Wenn im kommenden Juni einige Zehntausend Gäste in unsere Host City reisen, werden sich sehr viele sehr rasch sehr heimisch fühlen. Schon aus sprachlichen Gründen. Türken werden auf Türken treffen, Portugiesen auf Portugiesen, Tschechen auf Tschechen. Selbst die Gäste aus Zürich werden sich mit ihrem Dialekt da und dort wie zu Hause fühlen.

Basel, die kleine Stadt von Welt. Rund 150 Nationalitäten leben hier zusammen.  Besonders vielsprachig und vielfarbig ist der sonnige Teil dieser Stadt, das Kleinbasel – ein Schmelztiegel der Nationalitäten, Sprachen, Religionen und Kulturen. Manche finden, das Kleinbasel sei – trotz aller Probleme – die wirklich urbane, weltoffene Seite von Basel. Bestimmt ist es jener Stadtteil, der den Fussballfans in Kneipen, Parks und Hinterhöfen eine ganz besondere Ambiance bieten wird. Denn hier ist die Welt nicht nur zu Gast; hier ist sie Gastgeberin.
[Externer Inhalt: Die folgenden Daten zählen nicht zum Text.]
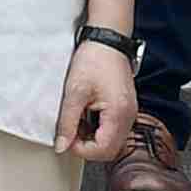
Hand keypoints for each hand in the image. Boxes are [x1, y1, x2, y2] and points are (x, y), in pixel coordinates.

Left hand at [54, 39, 139, 164]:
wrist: (107, 39)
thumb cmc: (95, 59)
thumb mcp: (74, 92)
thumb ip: (67, 122)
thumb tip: (61, 146)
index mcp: (119, 114)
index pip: (103, 150)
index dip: (82, 150)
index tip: (67, 138)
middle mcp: (129, 116)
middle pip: (109, 149)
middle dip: (87, 146)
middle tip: (71, 132)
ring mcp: (128, 112)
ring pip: (111, 141)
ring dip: (92, 138)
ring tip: (78, 120)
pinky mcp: (124, 108)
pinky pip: (113, 129)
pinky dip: (98, 129)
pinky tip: (86, 115)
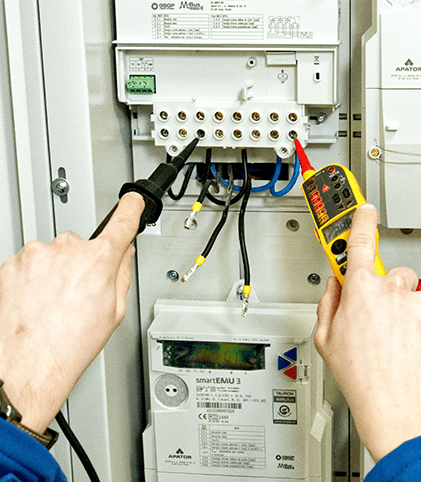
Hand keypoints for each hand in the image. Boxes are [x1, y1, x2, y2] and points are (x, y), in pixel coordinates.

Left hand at [0, 192, 143, 433]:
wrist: (27, 364)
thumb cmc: (69, 344)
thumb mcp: (114, 311)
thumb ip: (121, 274)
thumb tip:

Sollten trotz allem Verständigungsprobleme auftreten, so haben die Basler Euro-Organisatoren vorgesorgt. Bereits in Drämli und Bussen wird mehrsprachig begrüsst. Auf Strassen und Plätzen stehen freundlich lächelnde "Volunteers" (ehrenamtliche Helfer), "Servicebotschafter" (freiwillige Helfer) und Polizisten (ehrenvoll unfreiwillige Helfer). Sie verteilen "Daily News" und "Pocket Guides". Die heimischen Läden und Betriebe werden zu "Service Stars" und bezirzen die Gäste mit sprachkundigen Verkäuferinnen ("Your Expert"). Auch die Wirte sind gebeten, ihr Angebot "mindestens zweisprachig" zu kommunizieren, also zum Beispiel: Der Chef empfiehlt / Le Plat du Jour / Today’s Offer / Miir rekùmediere hitte: Schisch Kebab  (i Kebap, Ražnji i, Schaschlik, Souvlaki, Hänggiflaischspiessli).

Basel. Welcome. Die Stadt soll während der Euro "kompetent, freundlich, hilfsbereit, weltoffen, fair und positiv überraschend" wirken. Die Charme-Offensive ist nur zu begrüssen. Hier zeigt sich der extrovertierte Charakter der Stadt. Denn es gibt auch das Gegenteil – "diese Basler Tendenz zum Rückzug ins schöne Gärtli", wie es Christian Häfliger in einem BaZ-Interview kürzlich formuliert hat.

Zu beobachten ist diese Tendenz etwa in der aktuellen Debatte rund um das Standarddeutsch im Kindergarten. Vergegenwärtigen wir uns: Über die Hälfte der Basler Knirpse hat eine andere Muttersprache als Deutsch – von all den verschiedenen Dialekten der Kinder (und Lehrpersonen!) gar nicht zu reden. Angesichts dieser Vielfalt an Sprachen und Mundarten ist es gewiss sinnvoll, möglichst früh die offizielle Version der deutschen Muttersprache zu trainieren. Diese Frühförderung hilft sogar den Baaseldytsch sprechenden Kindern auf ihrem späteren schulischen Weg.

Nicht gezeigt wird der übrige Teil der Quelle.